Паломино насторожился, услышав в словах Рамона скрытый подтекст, едва ли не невысказанное подозрение. Отнести на свой счет — мыслимо ли это вообще? Он сломал сигару пополам и не заметил. Непостижимо, невыносимо! Естественно, у них часто возникают спорные вопросы, иначе и быть не может, слишком разные они натуры. Сам он из тех людей, которые оценивают действие по его последствиям, а не руководствуются принципами, Рамон — наоборот. Самого его в спорах часто заносило. Его достаточно сдержанный скепсис часто приводил к тому, что Паломино принимали за либерала или даже консерватора — роли, вовсе ему не подходящие, как и сомнительная роль человека, который недоволен темпами революции. Кое-что ему и впрямь не нравилось — некоторые вызывающие шаги во внешней политике или неуважительное обращение со средними городскими слоями — он этого никогда не скрывал. Но сейчас он отчетливо понял, что должен был по-умному оградить себя от обвинений в либерализме. Но никто, понятное дело, и мысли не допускал, что он тормозит из желания вредить. Или тут он заблуждается? Ведь министр революционных вооруженных сил не без задней мысли сказал: «Следи за дорогой, Карлос, а особенно за поворотами». И почему этот Эстебан обратился именно к нему, хотя есть пятьдесят других команданте? Его что, считают человеком, который в каком-то смысле стоит между линиями фронтов, на ничейной земле? Ну он им еще покажет!
— Оставим Гватемалу, — сказал он. — Хочу предупредить вас. Вы люди храбрые, но подумать тем не менее не возбраняется. Может случиться, что этого врага вы даже не увидите. Мы на сегодняшний день вооружены столь скудно... — Он оборвал себя на половине фразы и хриплым голосом продолжил: — Ты знаешь, что такое бронетранспортеры, специальные десантные амфибии, противотанковые ракеты, ракеты типа «воздух — земля»? Видел атомную базуку «Дэви крокет»? Я время от времени просматриваю специальные американские журналы; может, я делаю ошибку. Но ответь мне, дружище, в состоянии ли ты представить себе ночной бой, в котором ты не видишь ничего, а противник — все, потому что у него есть инфракрасные излучатели?
— Но так нельзя оценивать соотношения сил! Видеть происходящее глазами вражеской прессы, которая клевещет на нас и возвеличивает собственную мощь! Мы передовой отряд на нашем континенте, на нас смотрят почти двести миллионов латиноамериканцев, из которых янки выжимают все соки...
— Они практически ничем не могут нам помочь.
— Так что же мешает янки высадиться у нас завтра?
— Ты знаешь не хуже меня — прежде всего русские.
Рамон отступил на шаг, у уголков рта появились горькие складки:
— Узнаю наш латиноамериканский фатализм! «Против янки мы бессильны, одним нам ничего не добиться!» Уставились, как кролики, на огромную змею с Севера, и уже наполовину парализованы.
— Ничего я не уставился, я наблюдаю, — перебил Рамона Паломино. —- Мы знаем, что империализм осужден историей на гибель, но я не хочу, чтобы он совершил самоубийство за наш счет!

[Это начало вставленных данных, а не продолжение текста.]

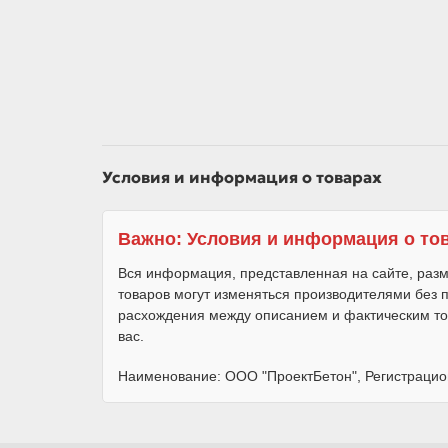
Условия и информация о товарах
Важно: Условия и информация о то
Вся информация, представленная на сайте, разм
товаров могут изменяться производителями без
расхождения между описанием и фактическим то
вас.
Наименование: ООО "ПроектБетон", Регистрацио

Он тяжело дышал, перепалка раззадорила его. Можно ли представить, чтобы такой человек, как Рамон, настолько заблуждался, принимая желаемое за действительное?
— А если мы не сумеем справиться с агрессором, уйдем снова в горы! Там их техника бессильна, вспомни опыт Алжира.

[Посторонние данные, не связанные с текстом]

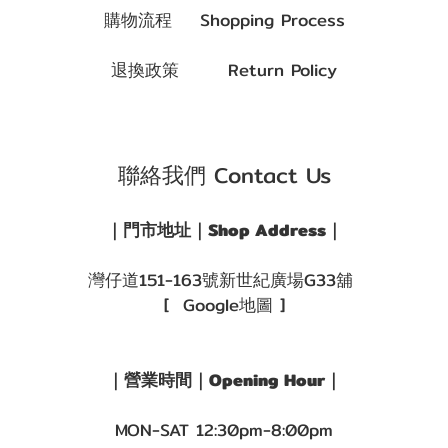
購物流程 Shopping Process
退換政策 Return Policy
聯絡我們 Contact Us
｜門市地址｜Shop Address｜
灣仔道151-163號新世紀廣場G33舖
[ Google地圖 ]
｜營業時間｜Opening Hour｜
MON-SAT 12:30pm-8:00pm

— У нас не так много гор. А в тех, что есть, засели пока другие.
— Значит, самое время их уничтожить.
Замкнутый круг. У Паломино пересохло во рту, он устал спорить со своим начальником штаба, хотя всецело доверял Рамону и привык все досконально обсуждать с ним. А сейчас они разговаривают на разных языках, как чужие. Трех дней боев в джунглях хватило, чтобы сколупнуть с Рамона лаковое покрытие, и обнаружилось его ядро: безумная, самоубийственная горячность, от которой просто страшно делается. А самое ужасное, что люди вроде Рамона — достойные, беспредельно смелые, но ослепленные внутренним огнем безумцы — есть, похоже, и в других местах. Очевидно, они же задают тон в военном министерстве, когда давление извне усиливается... Вспомнив о последнем совещании, он испытал глубокое разочарование.
Он подошел к окну. Все как обычно: залитая солнцем улица с пестрыми колоннами портиков, мачтой со знаменем и тенью часового на булыжнике мостовой. Дети начертили на ней девять классиков и «небо» над ними, играли в прыгалки, а теперь стоят у ворот гаража и поют: «Король грустный, потому что умерла королева, король скучный...» — и хлопают в ладони. Все как обычно, но...
— И ты поедешь туда сам... сейчас? — спросил Рамон.